* [What the task requires] Continue the forum post about breaking free from methadone and addiction, beginning directly after its final sentence.

* [Given text]
■ ■ ■ ■ ■ ■ ■

Hello bluelighters,
It's been a while since I've posted but I felt compelled to reach out for support. 9 months ago I came here to ask about breaking free from methadone and addiction in general. I had hit rock bottom and was living in homeless shelters, in my car, and at my mothers house. I was recreationally using meth, prescribed benzos, and going to a methadone clinic.
Long story short I was miserable and felt defeated at 29. I could not get a job or see any hope for the future. My only hope was getting clean again. I've spent the last few years in and out of the program of AA, been to a couple rehabs, but would get 3-7 months and go back to resume my 12 year long career of drugs and alcohol. Opiates and alcohol are my drugs of choice.

■ ■ ■ ■ ■ ■ ■

* [Saved entries]
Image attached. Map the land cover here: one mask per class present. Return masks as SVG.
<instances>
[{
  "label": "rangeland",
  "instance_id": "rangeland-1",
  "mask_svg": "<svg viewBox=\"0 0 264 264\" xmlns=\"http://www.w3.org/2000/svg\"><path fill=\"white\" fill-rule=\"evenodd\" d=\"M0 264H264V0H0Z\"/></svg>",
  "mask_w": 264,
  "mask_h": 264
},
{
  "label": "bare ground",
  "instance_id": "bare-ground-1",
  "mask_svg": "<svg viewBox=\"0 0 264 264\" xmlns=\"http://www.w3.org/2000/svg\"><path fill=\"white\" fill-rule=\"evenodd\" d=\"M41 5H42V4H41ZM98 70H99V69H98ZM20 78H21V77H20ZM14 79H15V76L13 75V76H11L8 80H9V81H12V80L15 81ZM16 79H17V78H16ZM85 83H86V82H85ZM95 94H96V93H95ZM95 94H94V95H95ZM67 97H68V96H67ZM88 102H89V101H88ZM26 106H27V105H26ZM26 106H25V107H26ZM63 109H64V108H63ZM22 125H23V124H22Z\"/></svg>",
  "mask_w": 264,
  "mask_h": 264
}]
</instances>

■ ■ ■ ■ ■ ■ ■

* [Written reply]
Okay, enough backstory, here is what has happened these last 9 months. I went to treatment for 2 months, detoxed off methadone and all drugs. Finished treatment and moved into a mens sober living house where I lived for the last 9 months. Sharing a room in a house packed with dudes, many of them whom didn't make it and ended up rellapsing. There was little to no privacy, but I made some friendships and had good support. I've attended meetings in Narcotics Anonymous off and on and got a sponsor and started working my steps. I met the girl of my dreams (looks wise) in the rooms and our relationship was short lived and she immediately got with another guy in the rooms who I know. I blame myself for her leaving, and felt like I fell off a major pink cloud. The pain of that has subsided 2 months later but it was extremely difficult as I was so naive and thought I loved her. I thought she was "the one." Now I am very cynical towards women and love in general and don't think I'll ever get married or find "the one." I can't afford a relationship or a wife. I have a friends with benefits thing going with a girl and it seems to keep me happy and getting laid at least on occasion. It's better then nothing. Still I did not use despite the immense pain of loosing the girl I tried to give my all too and really be myself with.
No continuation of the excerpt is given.